• **ACTION ITEM**: Look through the material below and count the lines with the string "points". Report only the count.

• **AVAILABLE DATA**:
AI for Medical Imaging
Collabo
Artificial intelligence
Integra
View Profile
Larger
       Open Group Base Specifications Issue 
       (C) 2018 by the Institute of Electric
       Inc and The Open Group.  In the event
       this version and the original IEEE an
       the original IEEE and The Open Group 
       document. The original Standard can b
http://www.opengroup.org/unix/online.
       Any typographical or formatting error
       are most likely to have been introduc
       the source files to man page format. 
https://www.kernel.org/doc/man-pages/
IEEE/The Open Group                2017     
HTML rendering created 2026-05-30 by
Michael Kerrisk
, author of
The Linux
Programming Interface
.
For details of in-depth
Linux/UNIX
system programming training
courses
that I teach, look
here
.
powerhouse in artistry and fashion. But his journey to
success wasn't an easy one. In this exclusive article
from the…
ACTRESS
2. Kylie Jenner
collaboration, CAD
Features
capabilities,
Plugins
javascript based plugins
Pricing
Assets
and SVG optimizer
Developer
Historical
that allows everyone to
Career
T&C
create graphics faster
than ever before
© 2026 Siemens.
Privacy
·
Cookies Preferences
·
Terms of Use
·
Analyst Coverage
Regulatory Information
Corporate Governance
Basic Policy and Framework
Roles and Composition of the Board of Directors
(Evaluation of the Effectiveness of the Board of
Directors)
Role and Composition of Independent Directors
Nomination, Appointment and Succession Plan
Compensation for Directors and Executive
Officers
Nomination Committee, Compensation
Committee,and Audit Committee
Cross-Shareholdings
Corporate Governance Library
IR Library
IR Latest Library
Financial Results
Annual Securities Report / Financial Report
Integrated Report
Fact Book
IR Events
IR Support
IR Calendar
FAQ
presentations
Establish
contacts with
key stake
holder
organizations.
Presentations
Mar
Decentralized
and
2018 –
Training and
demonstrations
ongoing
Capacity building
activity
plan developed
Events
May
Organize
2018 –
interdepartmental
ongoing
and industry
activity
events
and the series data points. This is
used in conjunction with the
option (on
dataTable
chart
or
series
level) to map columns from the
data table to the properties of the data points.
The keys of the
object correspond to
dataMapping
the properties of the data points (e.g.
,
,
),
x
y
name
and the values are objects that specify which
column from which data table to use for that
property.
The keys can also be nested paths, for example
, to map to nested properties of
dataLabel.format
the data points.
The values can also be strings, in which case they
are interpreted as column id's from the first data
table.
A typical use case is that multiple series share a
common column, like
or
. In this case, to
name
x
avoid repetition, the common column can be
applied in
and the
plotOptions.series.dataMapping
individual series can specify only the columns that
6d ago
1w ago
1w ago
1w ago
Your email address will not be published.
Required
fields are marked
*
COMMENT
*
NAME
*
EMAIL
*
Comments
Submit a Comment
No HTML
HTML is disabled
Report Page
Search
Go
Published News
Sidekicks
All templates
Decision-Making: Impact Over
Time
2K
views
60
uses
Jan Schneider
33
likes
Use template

• **PROBLEM SOLUTION**: 4